* _Task item_: For each line of the data that includes the word "Означення", copy the line.

[Items from a data source]
= Beginning of Section =
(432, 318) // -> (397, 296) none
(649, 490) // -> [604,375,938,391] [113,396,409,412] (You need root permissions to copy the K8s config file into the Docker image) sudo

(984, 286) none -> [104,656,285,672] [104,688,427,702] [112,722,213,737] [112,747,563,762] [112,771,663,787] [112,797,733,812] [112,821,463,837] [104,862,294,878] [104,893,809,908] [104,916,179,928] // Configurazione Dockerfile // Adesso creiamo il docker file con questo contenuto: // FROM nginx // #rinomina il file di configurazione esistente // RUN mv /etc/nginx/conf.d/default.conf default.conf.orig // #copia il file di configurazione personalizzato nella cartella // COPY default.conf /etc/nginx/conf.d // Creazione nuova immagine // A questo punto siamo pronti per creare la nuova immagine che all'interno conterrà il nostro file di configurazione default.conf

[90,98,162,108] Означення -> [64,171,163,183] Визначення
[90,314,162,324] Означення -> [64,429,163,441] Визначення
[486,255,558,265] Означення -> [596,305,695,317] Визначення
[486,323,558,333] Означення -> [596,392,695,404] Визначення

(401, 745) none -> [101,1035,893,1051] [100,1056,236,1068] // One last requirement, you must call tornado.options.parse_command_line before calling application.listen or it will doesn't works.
= End of Section =
* _Result_:
[90,98,162,108] Означення -> [64,171,163,183] Визначення
[90,314,162,324] Означення -> [64,429,163,441] Визначення
[486,255,558,265] Означення -> [596,305,695,317] Визначення
[486,323,558,333] Означення -> [596,392,695,404] Визначення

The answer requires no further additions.